Task brief:
Repeat the lines of the records below word for word, from the line with "COMPRÁ CON SEGURIDAD" up to and including the line with "generació a la següent o com".

*** Data extracts Section Begins ***

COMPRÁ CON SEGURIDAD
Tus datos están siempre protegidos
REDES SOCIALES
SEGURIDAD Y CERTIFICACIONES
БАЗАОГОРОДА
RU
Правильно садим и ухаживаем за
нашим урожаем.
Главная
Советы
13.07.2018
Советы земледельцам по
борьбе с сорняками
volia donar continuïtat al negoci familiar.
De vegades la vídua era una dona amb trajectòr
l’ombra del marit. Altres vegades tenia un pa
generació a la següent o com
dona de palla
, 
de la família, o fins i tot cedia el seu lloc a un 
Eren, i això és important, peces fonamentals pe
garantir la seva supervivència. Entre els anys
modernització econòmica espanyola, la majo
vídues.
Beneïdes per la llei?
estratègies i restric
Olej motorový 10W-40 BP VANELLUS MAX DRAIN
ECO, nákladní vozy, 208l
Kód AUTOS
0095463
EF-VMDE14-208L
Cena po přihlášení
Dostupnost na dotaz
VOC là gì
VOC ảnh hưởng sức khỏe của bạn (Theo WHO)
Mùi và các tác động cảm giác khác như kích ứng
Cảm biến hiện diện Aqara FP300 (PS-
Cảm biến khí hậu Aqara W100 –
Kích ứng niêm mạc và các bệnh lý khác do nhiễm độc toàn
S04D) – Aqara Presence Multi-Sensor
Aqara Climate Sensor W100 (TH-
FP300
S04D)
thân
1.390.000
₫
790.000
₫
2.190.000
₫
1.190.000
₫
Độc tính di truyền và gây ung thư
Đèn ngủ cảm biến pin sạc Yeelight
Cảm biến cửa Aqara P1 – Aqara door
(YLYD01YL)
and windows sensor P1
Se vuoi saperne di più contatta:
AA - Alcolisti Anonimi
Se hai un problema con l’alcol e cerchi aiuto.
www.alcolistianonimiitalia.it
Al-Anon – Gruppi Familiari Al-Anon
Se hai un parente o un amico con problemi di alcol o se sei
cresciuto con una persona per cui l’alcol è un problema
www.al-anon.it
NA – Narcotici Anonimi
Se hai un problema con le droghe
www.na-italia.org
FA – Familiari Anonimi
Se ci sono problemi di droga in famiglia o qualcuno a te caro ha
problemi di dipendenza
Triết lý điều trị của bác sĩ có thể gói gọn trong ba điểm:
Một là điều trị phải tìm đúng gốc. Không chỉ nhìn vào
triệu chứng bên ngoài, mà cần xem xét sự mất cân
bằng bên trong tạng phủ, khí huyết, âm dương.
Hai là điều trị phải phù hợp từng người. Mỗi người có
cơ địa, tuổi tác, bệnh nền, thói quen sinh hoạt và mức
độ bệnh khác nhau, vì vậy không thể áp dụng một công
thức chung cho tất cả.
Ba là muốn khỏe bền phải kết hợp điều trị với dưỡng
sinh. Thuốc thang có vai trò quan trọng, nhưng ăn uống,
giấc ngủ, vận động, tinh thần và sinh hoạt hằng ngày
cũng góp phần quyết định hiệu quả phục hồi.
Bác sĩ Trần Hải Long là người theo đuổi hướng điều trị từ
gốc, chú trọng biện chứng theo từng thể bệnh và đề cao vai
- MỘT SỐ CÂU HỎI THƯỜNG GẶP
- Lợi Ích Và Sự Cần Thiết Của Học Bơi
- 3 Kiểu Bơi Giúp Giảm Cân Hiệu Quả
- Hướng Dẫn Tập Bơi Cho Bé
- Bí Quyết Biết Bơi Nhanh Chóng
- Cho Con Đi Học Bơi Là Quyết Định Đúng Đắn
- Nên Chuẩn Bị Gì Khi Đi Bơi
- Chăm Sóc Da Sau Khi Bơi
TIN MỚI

*** Data extracts Section Ends ***
*** Data extracts Section Begins ***

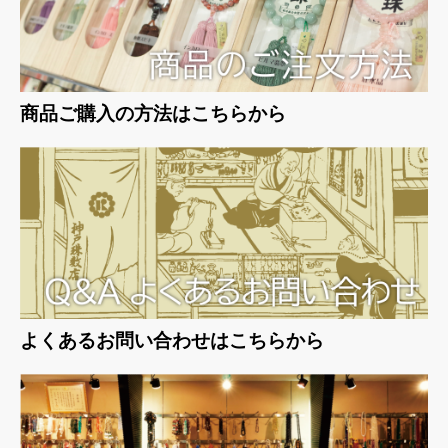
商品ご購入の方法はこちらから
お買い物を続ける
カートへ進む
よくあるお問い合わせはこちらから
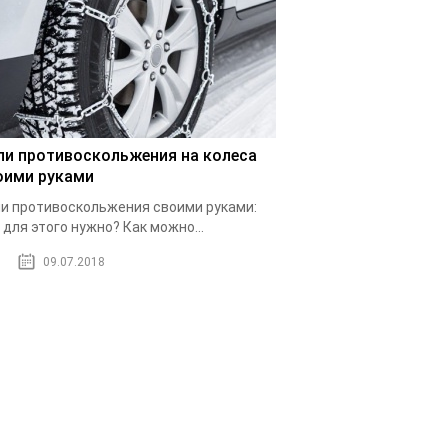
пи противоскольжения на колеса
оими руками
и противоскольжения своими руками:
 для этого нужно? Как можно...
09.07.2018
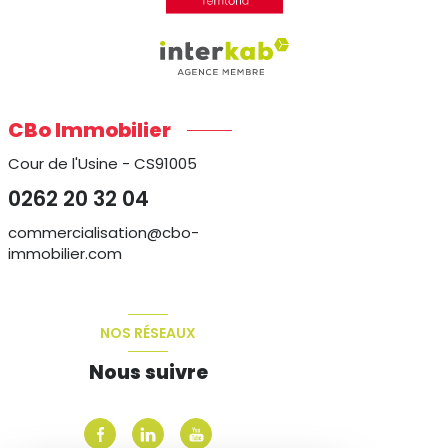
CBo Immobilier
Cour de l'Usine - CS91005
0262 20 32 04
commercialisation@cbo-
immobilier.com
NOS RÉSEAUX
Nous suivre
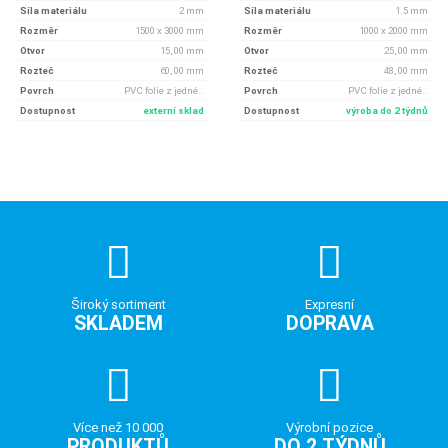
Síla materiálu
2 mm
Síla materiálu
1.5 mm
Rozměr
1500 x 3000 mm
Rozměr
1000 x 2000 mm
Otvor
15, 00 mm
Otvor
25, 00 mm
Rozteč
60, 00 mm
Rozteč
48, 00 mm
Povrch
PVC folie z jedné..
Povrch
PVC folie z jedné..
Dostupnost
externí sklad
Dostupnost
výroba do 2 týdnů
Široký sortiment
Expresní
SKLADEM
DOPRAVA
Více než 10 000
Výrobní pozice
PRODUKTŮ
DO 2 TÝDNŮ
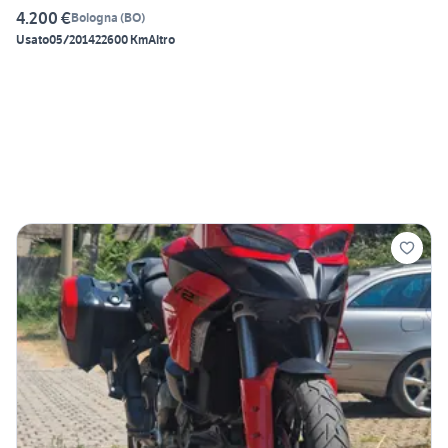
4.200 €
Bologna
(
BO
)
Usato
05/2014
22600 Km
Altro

*** Data extracts Section Ends ***

Exercise result:
COMPRÁ CON SEGURIDAD
Tus datos están siempre protegidos
REDES SOCIALES
SEGURIDAD Y CERTIFICACIONES
БАЗАОГОРОДА
RU
Правильно садим и ухаживаем за
нашим урожаем.
Главная
Советы
13.07.2018
Советы земледельцам по
борьбе с сорняками
volia donar continuïtat al negoci familiar.
De vegades la vídua era una dona amb trajectòr
l’ombra del marit. Altres vegades tenia un pa
generació a la següent o com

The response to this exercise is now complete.